### Task brief
Every line of the listing below must be printed again exactly, apart from its pictures.

### Dataset entries
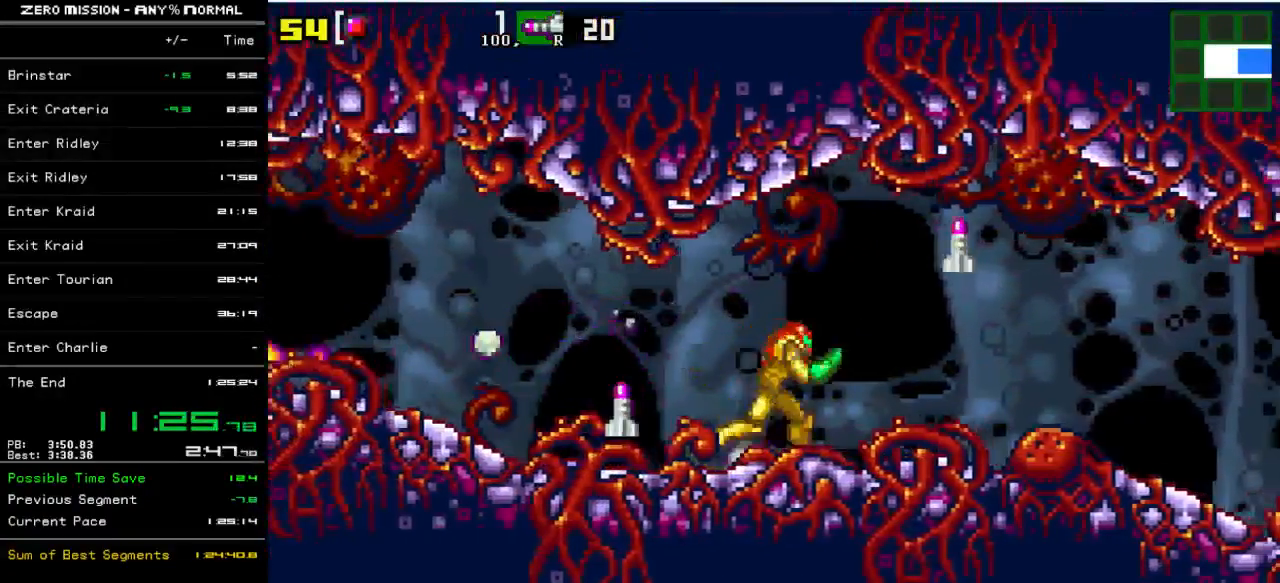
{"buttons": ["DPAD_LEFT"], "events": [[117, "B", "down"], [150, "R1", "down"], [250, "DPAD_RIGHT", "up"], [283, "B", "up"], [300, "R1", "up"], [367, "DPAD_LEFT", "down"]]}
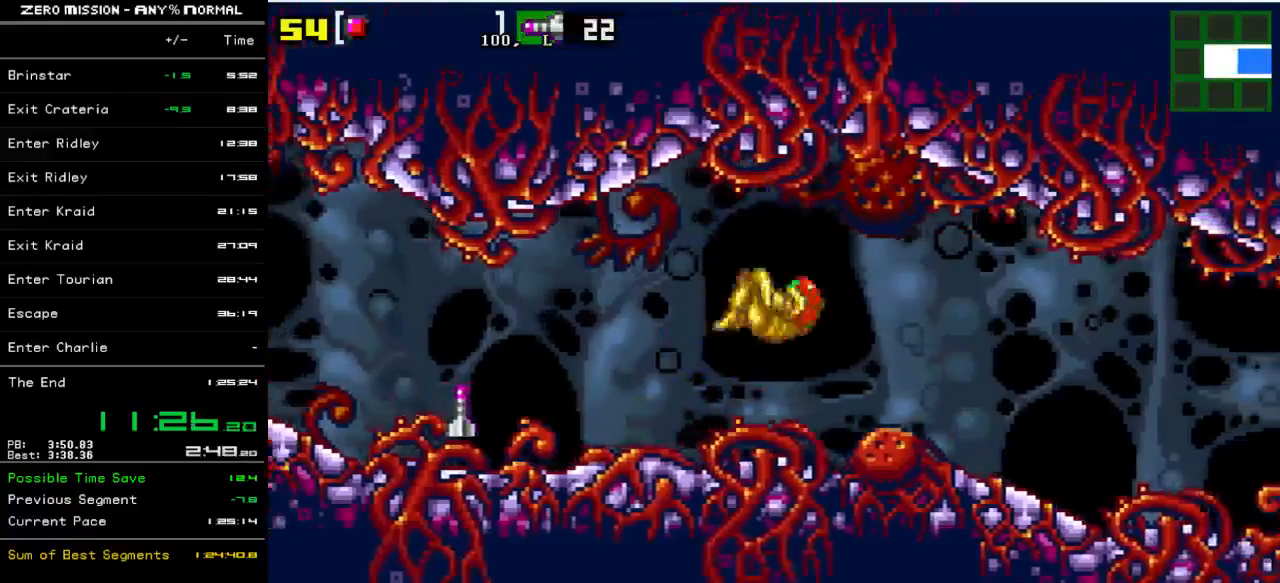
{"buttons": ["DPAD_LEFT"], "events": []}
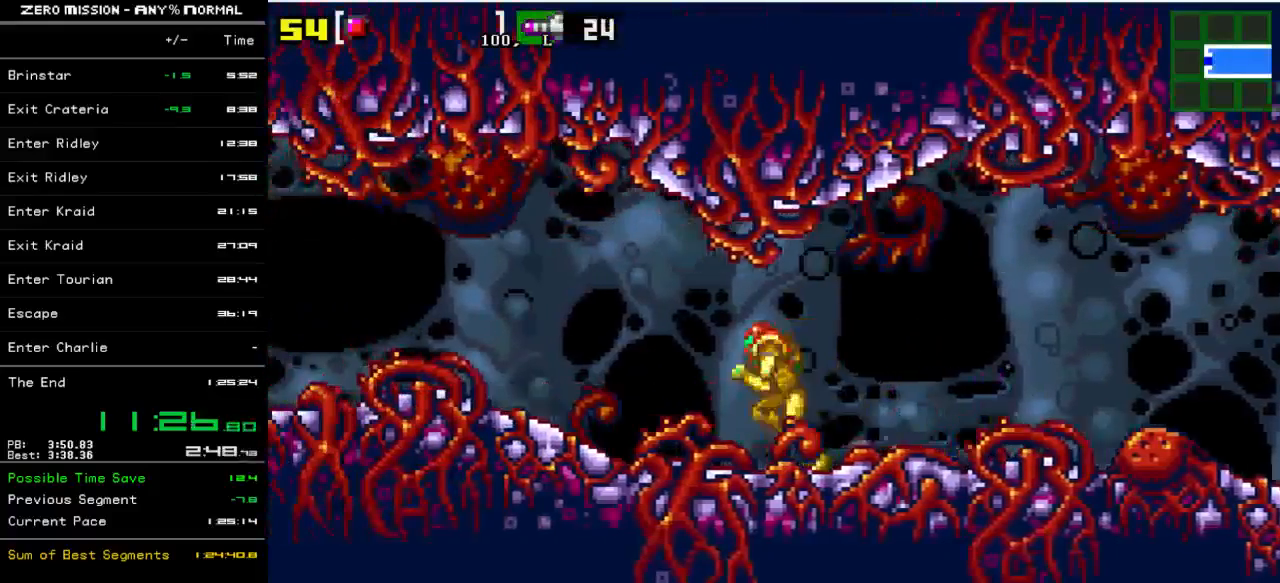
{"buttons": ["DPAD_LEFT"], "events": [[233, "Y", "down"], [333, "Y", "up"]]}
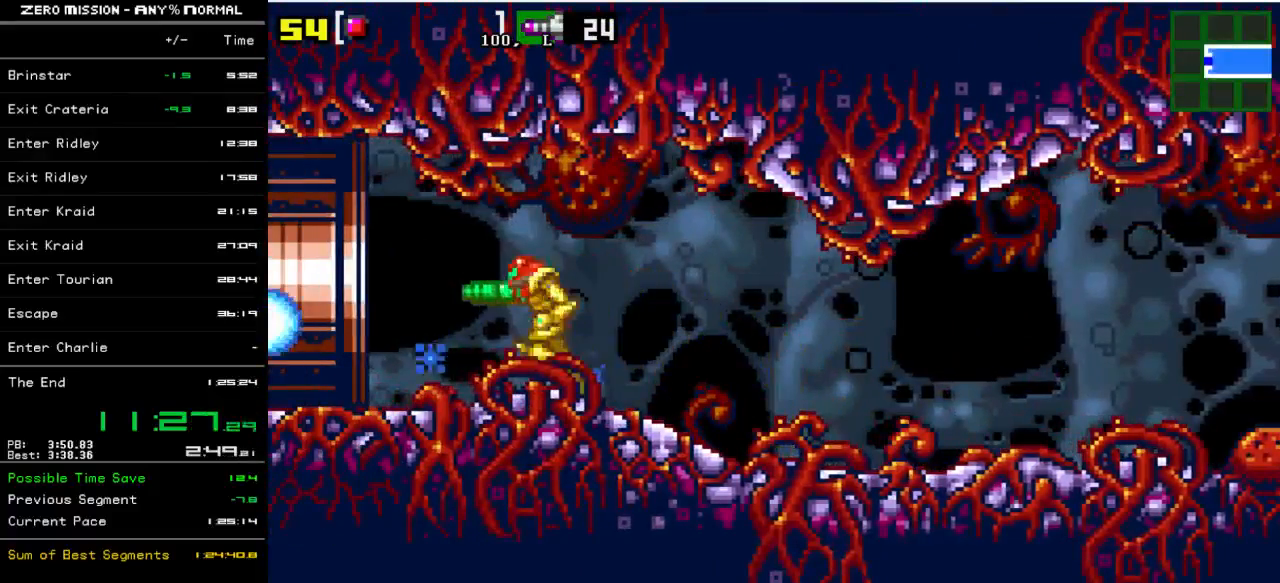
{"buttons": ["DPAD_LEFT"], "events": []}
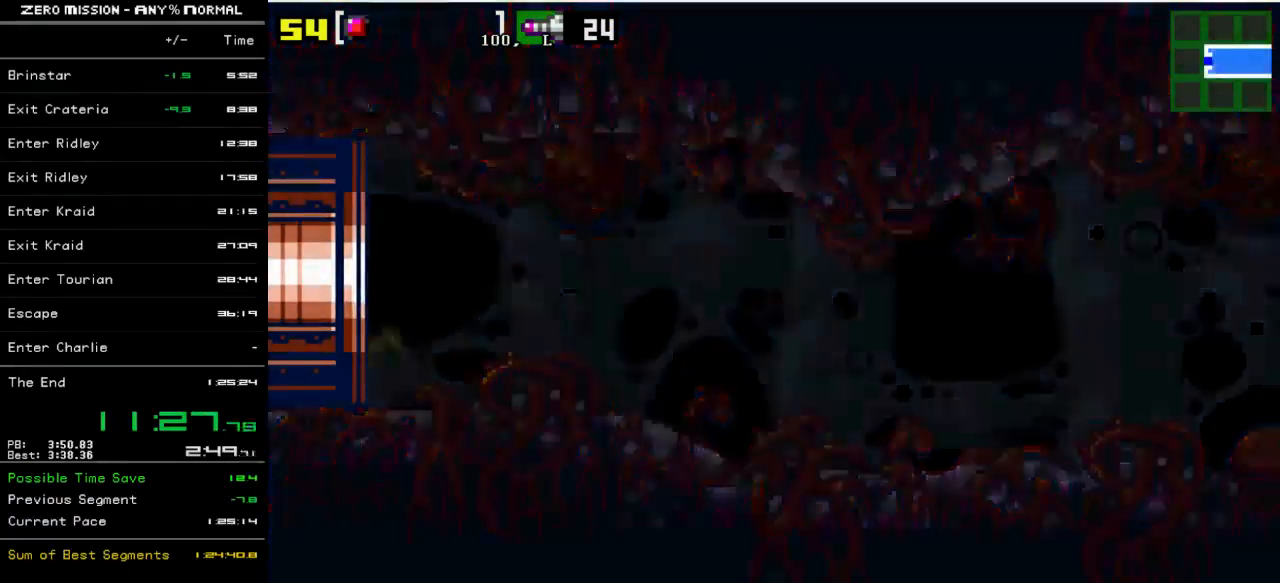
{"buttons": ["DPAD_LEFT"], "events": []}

### Reply
{"buttons": ["DPAD_LEFT"], "events": [[117, "B", "down"], [150, "R1", "down"], [250, "DPAD_RIGHT", "up"], [283, "B", "up"], [300, "R1", "up"], [367, "DPAD_LEFT", "down"]]}
{"buttons": ["DPAD_LEFT"], "events": []}
{"buttons": ["DPAD_LEFT"], "events": [[233, "Y", "down"], [333, "Y", "up"]]}
{"buttons": ["DPAD_LEFT"], "events": []}
{"buttons": ["DPAD_LEFT"], "events": []}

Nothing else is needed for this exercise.